Reduce mem use in unique()

I am receiving an out of memory error when attempting to use the .unique() method on a dataset that fits into my computer’s RAM.

My laptop has 16GB of RAM, and I am running WSL with 14GB of RAM. I have tested the dataset with the .estimated_size() method, and it is around 6GBs. The schema of my data is:

index: Int64
first_name: Utf8
last_name: Utf8
race: Utf8
pct_1: Float64
pct_2: Float64
pct_3: Float64
pct_4: Float64
size = pl.read_parquet("data.parquet").estimated_size()
df = pl.scan_parquet("data.parquet") # use LazyFrames

I am using Polars version 0.18.4 and the LazyFrames feature. I am unable to perform tasks such as .unique(), .drop_nulls(), and so on without getting SIGKILLed.

I have attempted to sidestep this issue by writing a custom function, but this still results in an out of memory error.

def iterative_drop_nulls(expr: pl.Expr, subset: list[str]) -> pl.LazyFrame:
    for col in subset:
        expr = expr.filter(~pl.col(col).is_null())

    return expr

df = df.pipe(iterative_drop_nulls, ["col1", "col2"]).collect()
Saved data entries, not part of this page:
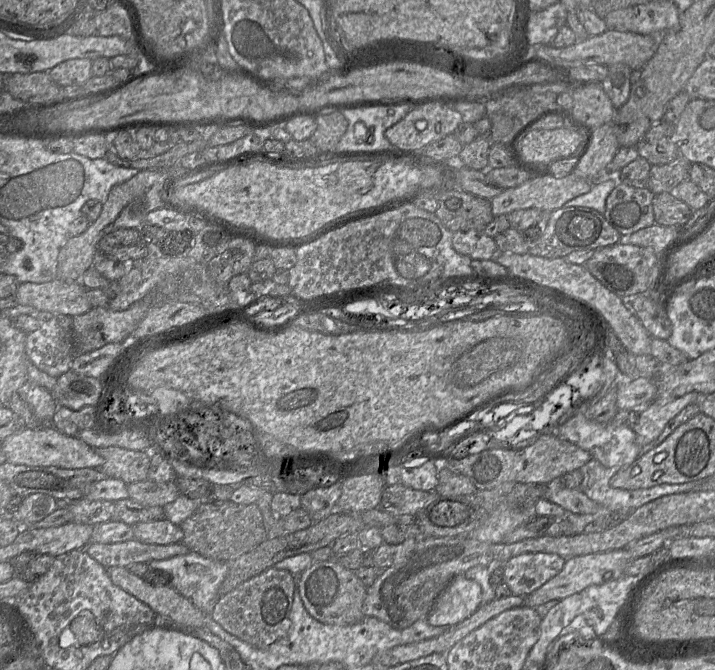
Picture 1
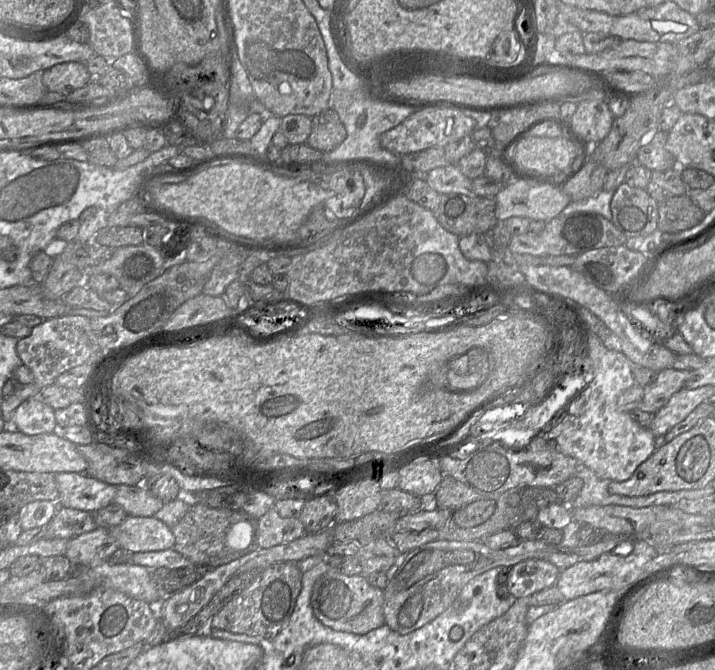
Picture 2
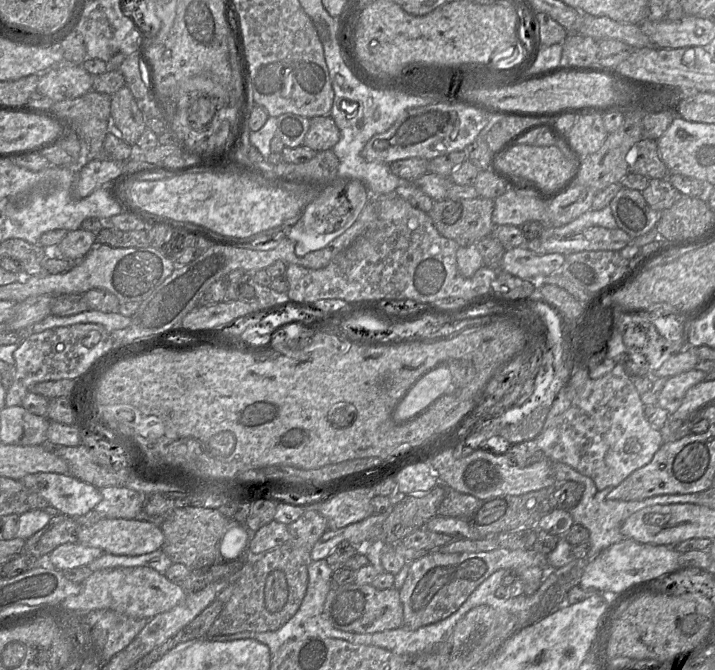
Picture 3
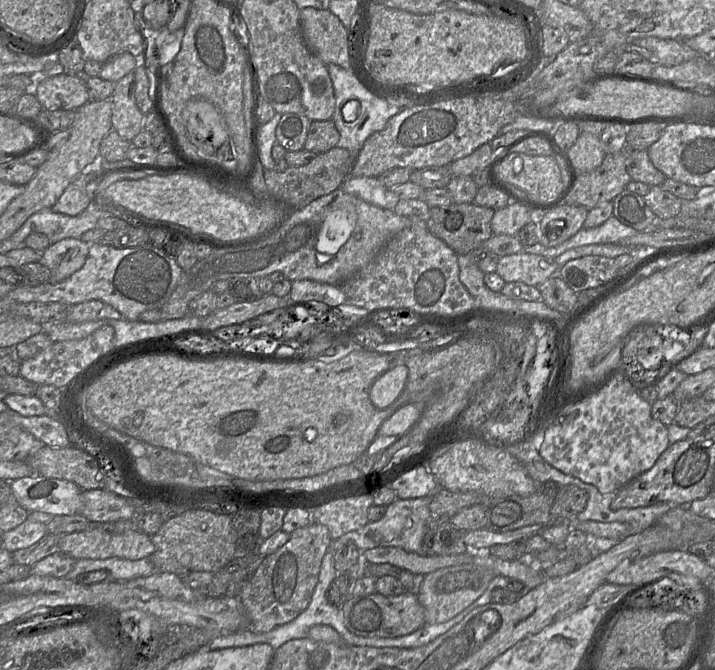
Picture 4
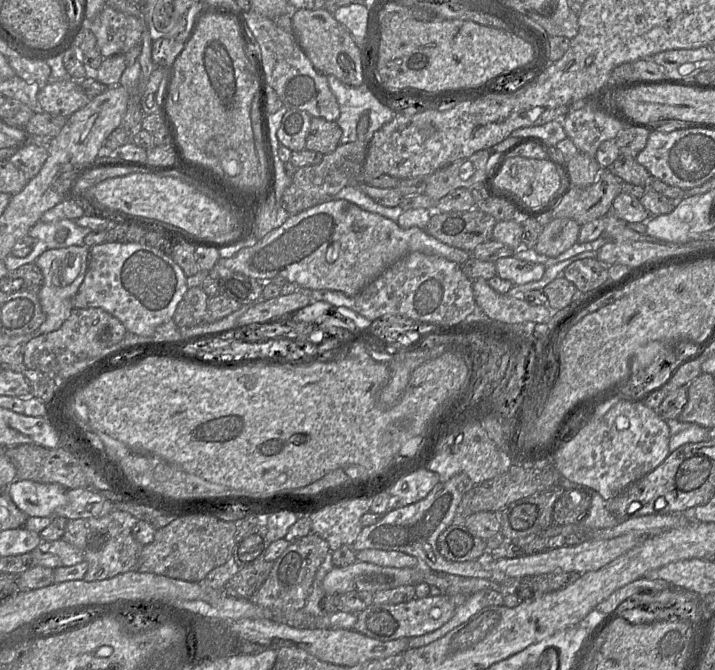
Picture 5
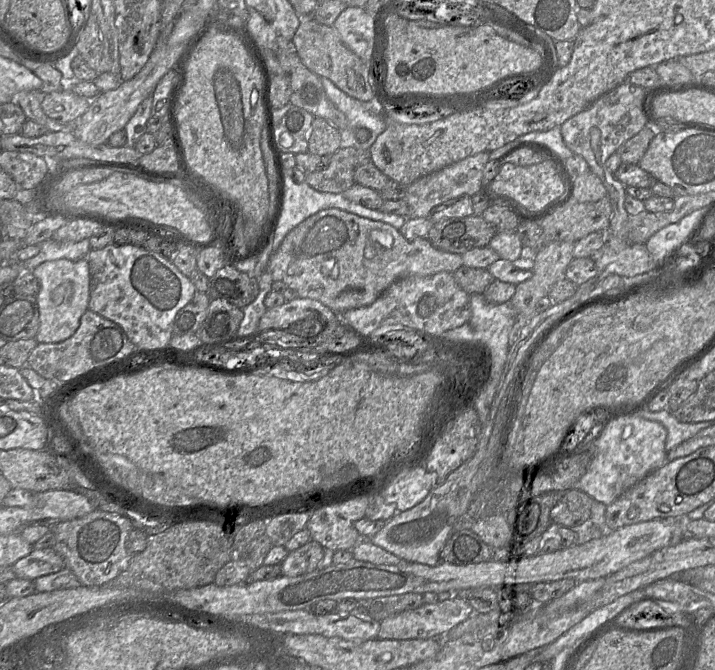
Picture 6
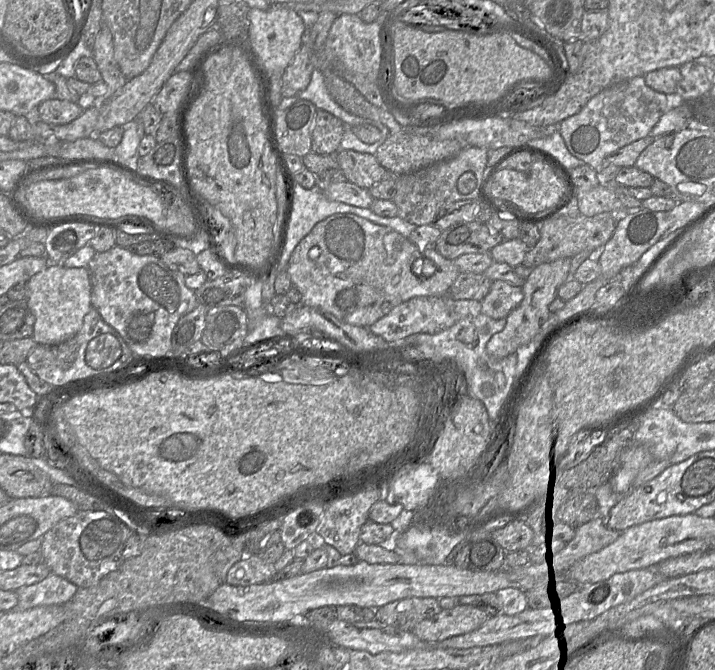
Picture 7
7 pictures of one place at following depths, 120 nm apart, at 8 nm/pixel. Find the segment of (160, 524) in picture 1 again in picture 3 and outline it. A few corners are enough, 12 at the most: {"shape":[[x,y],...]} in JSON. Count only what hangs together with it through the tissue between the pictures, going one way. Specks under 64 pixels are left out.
{"shape":[[103,518],[80,527],[77,543],[113,555],[161,549],[161,528]]}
I have also tried using .lazy() and .collect(streaming=True), but to no avail.

I have found a workaround using Pandas:

df = pl.from_pandas(
    .drop_duplicates(subset=["col1", "col2"])

This works, but it doesn’t explain why I am getting an out of memory error when using Polars, given that the dataset fits into RAM. Is there something I can do to make .unique() take less memory?

The out of memory error you’re experiencing when using the .unique() method in Polars is likely due to the method attempting to load the entire dataset into memory to perform the uniqueness check. Even though your dataset fits into your computer’s RAM, Polars may still require additional memory for processing.

To make the .unique() method take less memory, you can try a few possible solutions:

  1. Increase the available memory: If possible, try allocating more memory to your WSL environment. You mentioned that you’re currently using 14GB of RAM, so consider increasing it further to see if it helps with the memory issue.

  2. Use chunked processing: Instead of loading the entire dataset into memory at once, you can process it in smaller chunks. Polars provides a .chunk() method that allows you to split the dataset into chunks and operate on each chunk individually. This can help reduce memory usage. Here’s an example:

    chunk_size = 100000  # Adjust the chunk size as needed
    unique_values = []
    for chunk in df.chunk(chunk_size):
    result = pl.concat(unique_values).unique()

    This code splits the dataset into chunks of size chunk_size and performs the uniqueness check on each chunk. Finally, it concatenates the unique values from each chunk and performs the uniqueness check again on the combined result.

  3. Use a combination of lazy operations: Instead of using .unique() directly, you can try using a combination of lazy operations to achieve the same result. For example, you can use .groupby() followed by .select() to get the unique values for specific columns:

    unique_values = df.groupby(["col1", "col2"]).select(pl.all()).collect()

    This code groups the dataset by the specified columns and selects all columns (pl.all()) for each group. The result will be the unique values for the specified columns.

Try these approaches and see if they help reduce the memory usage when using the .unique() method in Polars.